→ **Source extract**

# # # # # # #

The extensive biases and principal-agent misalignment in the questionnaire responses by industry project management practitioners validate Hypothesis 1 and Hypothesis 2.
Data Analysis and Discussion—Project Performance and Forecasting
Analysis of offshore project cost and schedule performance outcomes found that their asymptotic distributions were fat-tailed with black swans and catastrophic dragon-king outliers, validating Hypothesis 3. Both cost and schedule distributions show significant overruns. We demonstrate the ability of clustering to identify black swans and dragon kings and the application of RCF to offshore project uplifts. We then demonstrate ML models for accurate project-specific overrun forecasting, validating Hypothesis 4.
Cost and schedule performance for offshore O&G projects in our sample are shown in Table 10; average cost overrun is +32.8%, schedule overrun is +25.6%, 82% of 130 projects were late, and 80% of 106 projects were over budget. This is comparable with Merrow’s (2011) study, which looked at 318 industrial megaprojects, including 130 O&G projects, of which 78% showed cost overruns of +33% and schedule slippage of 30%. EY (2014) reported an average +23% cost overruns for O&G upstream and downstream megaprojects, with 64% of 205 projects facing cost overruns and 73% of 242 projects reporting delays. This performance compares favorably with average cost overruns of +107.2% and schedule overruns of +37.3% reported for large IT projects by Budzier and Flyvbjerg (2013). However, cost overruns in our dataset amounted to about US$83 billion, and schedule slippage had severe cost implications, indicating the issue's seriousness.
Project Outcomes
We identified outlier projects using the conventional definition of 1.5 inter-quartile ranges from the IQR boxes (Figure 8), similar to Budzier and Flyvbjerg (2013). This resulted in three schedule overrun outliers (2.3% of sample) and six cost overrun outliers (5.7% of sample). Case analysis revealed nothing materially unique about fat-tail outlier projects, keeping with Budzier and Flyvbjerg’s (2013) findings for IT projects.
Box plots of overrun data.
Overrun Distribution
Outlier presence and discrepancies between mean and median indicate skewness and fat-tailed distributions (Budzier & Flyvbjerg, 2013). Cost and schedule overrun histograms show fat-tailed non-normal distributions (Figure 9), similar to O&G project cost overruns reported in EY (2014) and Rui et al. (2017). Dragon kings are visible as “obvious bumps in the tail” (Sornette, 2009, p. 5). The schedule, budget, and associated overrun curves in Figure 10 used kernel density estimation (KDE), a non-parametric method to estimate probability density functions (PDF). Only the planned duration is near normal. Cost overrun, which has more outliers and a greater difference between the median and mean, is more fat-tailed. The Kolmogorov-Smirnov (KS) test, a nonparametric test used to test the goodness of fit between probability distributions, was used on the cost and schedule overrun distributions. There was no significant difference (p = .18).

# # # # # # #

Data taken from a collection:
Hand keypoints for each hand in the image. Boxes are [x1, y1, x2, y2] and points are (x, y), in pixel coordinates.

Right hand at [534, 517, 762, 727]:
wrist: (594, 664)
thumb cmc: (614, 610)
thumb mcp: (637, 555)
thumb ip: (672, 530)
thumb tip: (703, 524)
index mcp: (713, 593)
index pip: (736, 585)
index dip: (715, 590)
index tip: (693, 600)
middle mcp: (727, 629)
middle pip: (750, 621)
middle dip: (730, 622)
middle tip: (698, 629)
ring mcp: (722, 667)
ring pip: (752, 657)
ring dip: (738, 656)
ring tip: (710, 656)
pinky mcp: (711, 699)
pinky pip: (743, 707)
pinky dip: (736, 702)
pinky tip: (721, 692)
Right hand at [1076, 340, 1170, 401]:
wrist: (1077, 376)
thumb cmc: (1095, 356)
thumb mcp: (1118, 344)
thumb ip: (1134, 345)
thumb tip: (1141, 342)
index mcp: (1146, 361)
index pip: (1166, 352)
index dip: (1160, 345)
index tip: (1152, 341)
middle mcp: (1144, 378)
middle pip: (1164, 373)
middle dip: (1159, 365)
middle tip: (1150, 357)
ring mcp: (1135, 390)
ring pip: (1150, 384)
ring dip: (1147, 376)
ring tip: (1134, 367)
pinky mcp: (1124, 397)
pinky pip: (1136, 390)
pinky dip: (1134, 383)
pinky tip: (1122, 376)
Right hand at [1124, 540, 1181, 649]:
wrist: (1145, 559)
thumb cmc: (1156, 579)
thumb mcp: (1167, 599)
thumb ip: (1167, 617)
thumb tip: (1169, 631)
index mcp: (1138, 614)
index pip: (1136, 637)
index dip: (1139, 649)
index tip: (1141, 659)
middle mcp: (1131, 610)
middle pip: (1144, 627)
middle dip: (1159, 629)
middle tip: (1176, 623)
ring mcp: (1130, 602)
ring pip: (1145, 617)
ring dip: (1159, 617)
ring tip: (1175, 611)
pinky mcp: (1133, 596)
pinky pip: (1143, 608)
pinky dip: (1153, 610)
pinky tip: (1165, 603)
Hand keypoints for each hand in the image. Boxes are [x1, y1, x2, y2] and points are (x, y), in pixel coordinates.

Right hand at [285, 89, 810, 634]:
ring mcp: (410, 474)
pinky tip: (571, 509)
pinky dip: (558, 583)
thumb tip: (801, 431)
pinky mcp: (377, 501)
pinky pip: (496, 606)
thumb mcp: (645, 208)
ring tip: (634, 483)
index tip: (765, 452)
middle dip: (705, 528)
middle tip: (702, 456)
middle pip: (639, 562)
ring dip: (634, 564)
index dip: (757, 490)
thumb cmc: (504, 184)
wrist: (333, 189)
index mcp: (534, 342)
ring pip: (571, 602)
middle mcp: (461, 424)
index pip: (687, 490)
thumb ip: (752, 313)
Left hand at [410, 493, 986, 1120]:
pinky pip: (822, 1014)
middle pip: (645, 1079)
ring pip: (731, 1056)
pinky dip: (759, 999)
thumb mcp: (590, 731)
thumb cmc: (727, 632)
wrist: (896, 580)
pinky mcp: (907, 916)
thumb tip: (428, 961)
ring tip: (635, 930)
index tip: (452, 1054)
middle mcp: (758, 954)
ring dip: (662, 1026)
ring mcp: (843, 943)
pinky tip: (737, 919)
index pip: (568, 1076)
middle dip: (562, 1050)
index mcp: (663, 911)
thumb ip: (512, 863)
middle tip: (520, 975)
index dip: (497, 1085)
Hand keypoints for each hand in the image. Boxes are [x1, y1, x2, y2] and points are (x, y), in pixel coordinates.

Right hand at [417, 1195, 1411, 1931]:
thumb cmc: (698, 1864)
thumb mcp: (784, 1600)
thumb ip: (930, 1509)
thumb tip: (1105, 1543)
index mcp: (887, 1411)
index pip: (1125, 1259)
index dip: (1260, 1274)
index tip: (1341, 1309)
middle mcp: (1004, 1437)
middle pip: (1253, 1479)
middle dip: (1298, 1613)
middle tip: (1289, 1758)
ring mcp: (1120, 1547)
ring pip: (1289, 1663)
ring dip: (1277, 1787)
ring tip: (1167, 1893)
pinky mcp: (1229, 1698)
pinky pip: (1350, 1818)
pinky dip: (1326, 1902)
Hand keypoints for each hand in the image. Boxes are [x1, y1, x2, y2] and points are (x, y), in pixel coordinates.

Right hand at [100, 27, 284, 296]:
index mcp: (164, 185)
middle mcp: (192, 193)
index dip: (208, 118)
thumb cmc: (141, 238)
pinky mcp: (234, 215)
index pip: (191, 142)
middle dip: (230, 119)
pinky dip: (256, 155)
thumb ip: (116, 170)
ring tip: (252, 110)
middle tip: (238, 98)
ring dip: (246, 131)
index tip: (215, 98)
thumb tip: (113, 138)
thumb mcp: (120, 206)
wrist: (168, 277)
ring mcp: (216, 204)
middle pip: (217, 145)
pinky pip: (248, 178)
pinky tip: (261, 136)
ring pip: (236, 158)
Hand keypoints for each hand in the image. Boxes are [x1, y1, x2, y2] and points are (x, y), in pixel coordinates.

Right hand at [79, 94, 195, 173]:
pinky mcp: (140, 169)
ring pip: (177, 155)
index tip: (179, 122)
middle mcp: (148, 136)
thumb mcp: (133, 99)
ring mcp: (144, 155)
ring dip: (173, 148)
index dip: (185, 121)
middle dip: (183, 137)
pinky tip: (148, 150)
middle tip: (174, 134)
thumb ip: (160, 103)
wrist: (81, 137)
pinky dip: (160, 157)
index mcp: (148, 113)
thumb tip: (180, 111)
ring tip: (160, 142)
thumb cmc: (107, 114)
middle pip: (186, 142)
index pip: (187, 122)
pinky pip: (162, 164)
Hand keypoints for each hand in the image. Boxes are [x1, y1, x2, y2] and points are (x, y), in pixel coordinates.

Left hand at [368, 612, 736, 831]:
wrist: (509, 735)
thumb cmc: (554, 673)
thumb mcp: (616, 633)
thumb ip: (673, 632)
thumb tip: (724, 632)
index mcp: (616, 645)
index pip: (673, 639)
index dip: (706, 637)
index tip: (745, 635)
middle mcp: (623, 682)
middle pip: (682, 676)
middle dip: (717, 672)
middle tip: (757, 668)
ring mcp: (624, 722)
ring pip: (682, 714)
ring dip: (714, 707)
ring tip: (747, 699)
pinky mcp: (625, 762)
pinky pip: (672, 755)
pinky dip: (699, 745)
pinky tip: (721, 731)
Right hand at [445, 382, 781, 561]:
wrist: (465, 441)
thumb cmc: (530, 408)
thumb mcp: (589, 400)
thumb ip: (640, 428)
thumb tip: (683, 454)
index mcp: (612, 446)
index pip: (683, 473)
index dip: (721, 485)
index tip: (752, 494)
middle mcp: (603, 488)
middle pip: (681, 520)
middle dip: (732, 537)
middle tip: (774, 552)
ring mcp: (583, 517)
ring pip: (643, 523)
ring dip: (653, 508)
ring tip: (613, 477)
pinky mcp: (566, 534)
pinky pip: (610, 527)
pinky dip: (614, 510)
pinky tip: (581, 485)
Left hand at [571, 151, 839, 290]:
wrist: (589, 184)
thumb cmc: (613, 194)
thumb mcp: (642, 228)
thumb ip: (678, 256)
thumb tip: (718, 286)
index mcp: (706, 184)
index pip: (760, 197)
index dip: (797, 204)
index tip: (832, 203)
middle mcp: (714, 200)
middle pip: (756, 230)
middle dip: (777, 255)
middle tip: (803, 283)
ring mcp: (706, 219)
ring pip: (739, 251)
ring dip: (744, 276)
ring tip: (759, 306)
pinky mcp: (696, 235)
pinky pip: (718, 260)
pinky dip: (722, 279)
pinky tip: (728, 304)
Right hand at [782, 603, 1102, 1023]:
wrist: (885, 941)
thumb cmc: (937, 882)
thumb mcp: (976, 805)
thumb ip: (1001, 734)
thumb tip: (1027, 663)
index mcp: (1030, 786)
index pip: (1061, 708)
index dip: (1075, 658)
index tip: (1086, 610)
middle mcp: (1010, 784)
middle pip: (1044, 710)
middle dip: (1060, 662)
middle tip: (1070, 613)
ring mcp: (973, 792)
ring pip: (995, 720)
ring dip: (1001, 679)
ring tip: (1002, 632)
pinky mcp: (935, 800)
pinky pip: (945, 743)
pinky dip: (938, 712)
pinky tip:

# # # # # # #

→ **Task instructions**
Copy the text on offshore project overruns from "Data Analysis and" to "validating Hypothesis 4.", renaming "black swans" as "extreme events". These records come from a separate source.

→ **Response to this task**
Data Analysis and Discussion—Project Performance and Forecasting
Analysis of offshore project cost and schedule performance outcomes found that their asymptotic distributions were fat-tailed with extreme events and catastrophic dragon-king outliers, validating Hypothesis 3. Both cost and schedule distributions show significant overruns. We demonstrate the ability of clustering to identify extreme events and dragon kings and the application of RCF to offshore project uplifts. We then demonstrate ML models for accurate project-specific overrun forecasting, validating Hypothesis 4.